Millennials are often cited as the Peter Pan generation who prefer to delay their rite into adulthood, shun responsibility, and feel entitled to privileges they had while growing up- without having to work for it. But  I also know people about my age who commit their energy to several causes like: urban agriculture, sustainability, education etc.

One such person is Padmanava Sen, a batch mate of SG. I met him in California through common friends. This is an interview with him about volunteering in general and his association with an international non-profit called Asha.

1. Tell us something about Asha.
Asha, which means "hope", is dedicated to the support of basic education of underprivileged children in India. Asha for Education is an international non-profit organization and has around 50 chapters in US, nine in India and 5 elsewhere. Asha's primary focus is on education because we at Asha believe that education is the most effective means to solve the problems of poverty, population explosion, and to bring about long-term socioeconomic change. Since its inception in 1991, “Asha for Education” has supported more than 800 educational projects in India disbursing more than $26 Million USD. In 2013 alone, around 170 projects are supported with 13+ crores INR. Asha runs completely on volunteers and around 1000 volunteers across the World make it happen.

2. How did you get associated with it?
I joined Asha Atlanta Chapter in June 2006 after seeing a flyer in university notice board (Georgia Tech). After the first meeting, I was more or less sure I am not leaving Asha anytime soon. The reason that it is 100% volunteer driven, decentralized and non-hierarchical, made the decision very easy. I have moved out from Atlanta in 2010, I am still involved with almost all Atlanta projects (around 6 currently) till date. In 2009, I started my life in Central Projects Team with Cyclone Aila relief and currently coordinate across projects for RTE and other related issues being in India. In last 5 years, I have served 2 years in the board of directors as the Director of projects which gave a lot of exposure given the ~200 project portfolio of Asha.

Asha has not only helped me to stay connected to my country during my stay in USA it has helped me to realize the important things one can do in their spare time in the spirit of volunteerism.

3. What advice do you have for those who want to get involved?
Do not believe that everything will fall in place unless we get directly involved in the implementation of laws, in the education system, in women empowerment, to provide basic necessities to every human being on earth and in the process of giving equal opportunity to every child irrespective of gender, caste, birthplace and birth family.

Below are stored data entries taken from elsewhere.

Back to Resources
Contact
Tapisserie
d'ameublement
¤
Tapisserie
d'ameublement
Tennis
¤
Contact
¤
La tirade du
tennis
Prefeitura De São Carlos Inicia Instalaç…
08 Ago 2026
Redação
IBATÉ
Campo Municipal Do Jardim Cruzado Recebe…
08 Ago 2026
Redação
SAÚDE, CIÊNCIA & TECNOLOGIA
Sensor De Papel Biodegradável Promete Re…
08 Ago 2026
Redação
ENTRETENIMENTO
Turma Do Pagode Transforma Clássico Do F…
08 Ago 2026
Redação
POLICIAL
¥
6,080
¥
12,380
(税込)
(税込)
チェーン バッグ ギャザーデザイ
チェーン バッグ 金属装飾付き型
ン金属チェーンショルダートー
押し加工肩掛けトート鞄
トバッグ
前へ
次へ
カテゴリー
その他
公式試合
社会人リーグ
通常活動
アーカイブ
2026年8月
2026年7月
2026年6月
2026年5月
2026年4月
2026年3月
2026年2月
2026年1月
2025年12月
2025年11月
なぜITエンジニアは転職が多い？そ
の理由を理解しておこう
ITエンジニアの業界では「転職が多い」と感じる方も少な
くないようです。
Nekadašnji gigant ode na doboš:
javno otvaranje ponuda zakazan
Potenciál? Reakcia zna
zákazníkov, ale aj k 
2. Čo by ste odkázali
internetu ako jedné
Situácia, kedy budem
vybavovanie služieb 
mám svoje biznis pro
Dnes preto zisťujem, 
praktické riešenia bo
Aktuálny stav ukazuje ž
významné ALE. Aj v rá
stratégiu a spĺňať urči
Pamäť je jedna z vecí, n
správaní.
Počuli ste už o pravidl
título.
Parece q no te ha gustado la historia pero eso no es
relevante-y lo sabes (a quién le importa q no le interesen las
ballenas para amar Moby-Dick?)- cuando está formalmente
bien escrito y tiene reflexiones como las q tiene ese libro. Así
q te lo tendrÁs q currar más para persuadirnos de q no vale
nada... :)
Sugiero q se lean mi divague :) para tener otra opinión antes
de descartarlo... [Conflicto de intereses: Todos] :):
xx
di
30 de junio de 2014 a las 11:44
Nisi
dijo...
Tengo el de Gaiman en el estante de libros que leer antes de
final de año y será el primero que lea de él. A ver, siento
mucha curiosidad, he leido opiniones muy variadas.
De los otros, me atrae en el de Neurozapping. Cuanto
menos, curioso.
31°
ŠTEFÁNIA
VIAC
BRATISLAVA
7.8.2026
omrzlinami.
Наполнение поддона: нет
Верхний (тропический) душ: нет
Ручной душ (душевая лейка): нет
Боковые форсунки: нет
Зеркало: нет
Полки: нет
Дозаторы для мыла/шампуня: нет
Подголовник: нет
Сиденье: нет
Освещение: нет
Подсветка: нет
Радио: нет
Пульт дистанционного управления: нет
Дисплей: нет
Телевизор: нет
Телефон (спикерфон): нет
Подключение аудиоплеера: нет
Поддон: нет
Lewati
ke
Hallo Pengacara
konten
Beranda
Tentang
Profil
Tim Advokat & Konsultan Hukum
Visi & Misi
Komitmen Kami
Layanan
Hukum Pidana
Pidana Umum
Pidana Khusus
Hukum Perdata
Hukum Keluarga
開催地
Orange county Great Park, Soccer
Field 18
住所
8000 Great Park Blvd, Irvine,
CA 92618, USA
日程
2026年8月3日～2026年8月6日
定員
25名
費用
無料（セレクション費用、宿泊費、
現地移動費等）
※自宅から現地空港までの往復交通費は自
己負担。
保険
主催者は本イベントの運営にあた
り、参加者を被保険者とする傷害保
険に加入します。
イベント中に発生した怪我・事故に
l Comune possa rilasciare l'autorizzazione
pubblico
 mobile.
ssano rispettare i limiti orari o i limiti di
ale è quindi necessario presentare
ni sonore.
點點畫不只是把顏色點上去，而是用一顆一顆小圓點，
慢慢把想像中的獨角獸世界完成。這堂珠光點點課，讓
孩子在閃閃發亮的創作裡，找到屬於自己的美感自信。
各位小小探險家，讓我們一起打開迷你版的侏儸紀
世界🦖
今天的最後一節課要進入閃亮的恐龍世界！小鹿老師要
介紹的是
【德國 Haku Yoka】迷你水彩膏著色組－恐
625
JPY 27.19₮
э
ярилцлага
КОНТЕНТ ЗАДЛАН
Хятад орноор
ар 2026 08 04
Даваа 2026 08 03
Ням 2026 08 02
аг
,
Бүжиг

Do not underestimate your own potential and overestimate the current systems in place to take care of everyone. Stop thinking about doing something and act; find 2-3 hours a week to volunteer for a good cause, a cause that you think is important. While you get involved, put the shoes of the underprivileged and think what is important to them. The definition of requirement should come from their side not from your viewpoint. Get the culture of giving and volunteering in your systems and teach the next generation to the same. Unless we help the unlucky ones, every success is tainted and every moment of happiness is incomplete.